Sinal
Sinal

Reputation: 1165

How to define a good convention for css?

I am now in charge of refactoring HTML and CSS for the site of my company. As I have seen the current CSS code, it is following naming convention for IDs and Classes (camel Notation). But, last week I did the demo to everyone in the office; then one guy expressed an idea about using underscore or dash between the names that contain more than one word because he mentioned about the accessibility of SEO to the page. In this case, I don't know for sure if his idea is useful. Does anyone have idea around this?

Upvotes: 1

Views: 312

Answers (5)

Naoise Golden
Naoise Golden

Reputation: 8913

this is an interesting issue. is if it's of any use, seems that microformats suggests the lowercase-hyphen approach http://microformats.org/wiki/naming-principles-faq

Upvotes: 0

Craig
Craig

Reputation: 4383

I prefer the all-lowercase-hyphen-separated approach.

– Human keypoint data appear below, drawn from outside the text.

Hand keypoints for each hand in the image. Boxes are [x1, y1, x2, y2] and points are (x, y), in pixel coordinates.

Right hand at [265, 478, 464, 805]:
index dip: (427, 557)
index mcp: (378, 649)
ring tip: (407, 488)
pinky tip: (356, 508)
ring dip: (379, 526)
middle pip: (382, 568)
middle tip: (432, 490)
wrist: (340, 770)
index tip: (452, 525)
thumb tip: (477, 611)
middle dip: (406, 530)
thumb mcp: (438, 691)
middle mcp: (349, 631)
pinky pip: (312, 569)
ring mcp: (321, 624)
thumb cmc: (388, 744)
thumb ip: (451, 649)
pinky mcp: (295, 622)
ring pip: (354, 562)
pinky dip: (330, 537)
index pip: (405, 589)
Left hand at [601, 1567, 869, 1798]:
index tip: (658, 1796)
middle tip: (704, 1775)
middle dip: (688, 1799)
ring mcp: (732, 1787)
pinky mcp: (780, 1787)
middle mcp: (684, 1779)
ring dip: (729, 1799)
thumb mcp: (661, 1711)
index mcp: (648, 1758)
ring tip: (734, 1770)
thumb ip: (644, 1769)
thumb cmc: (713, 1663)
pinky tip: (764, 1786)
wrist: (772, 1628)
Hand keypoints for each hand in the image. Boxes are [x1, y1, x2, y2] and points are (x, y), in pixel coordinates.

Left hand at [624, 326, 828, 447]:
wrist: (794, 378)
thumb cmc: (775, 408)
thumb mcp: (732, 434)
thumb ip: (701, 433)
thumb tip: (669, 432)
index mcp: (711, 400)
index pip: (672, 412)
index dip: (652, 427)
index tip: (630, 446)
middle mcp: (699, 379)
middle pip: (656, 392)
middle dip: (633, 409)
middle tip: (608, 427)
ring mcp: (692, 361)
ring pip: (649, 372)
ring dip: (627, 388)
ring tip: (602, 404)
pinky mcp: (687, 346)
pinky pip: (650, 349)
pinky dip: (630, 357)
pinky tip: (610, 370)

This is consistent with how CSS properties are named: font-size, border-top, vertical-align, etc.

Upvotes: 2

Juraj Blahunka
Juraj Blahunka

Reputation: 18523

Well, when you see all the hype about SEO, even class and id names do count in the SEO optimization, therefore i choose hyphen/underscore over camel case

Upvotes: 0

Ian Devlin
Ian Devlin

Reputation: 18870

Personally I tend to use a small letter at the start and then capitals, e.g. .userImage

I can't remember when I adopted this approach or why though! Like Richard above, I don't see how the naming of CSS ids and classes has anything to do with accessibility.

Upvotes: 0

RichardOD
RichardOD

Reputation: 29157

The man himself (Eric Meyer) frowned upon their use years ago. Personally I'd favour a initial cap approach. I don't see how this could help accessibility.

I'm sure it makes little difference what you choose as long as you are consistent (as long as it is valid of course).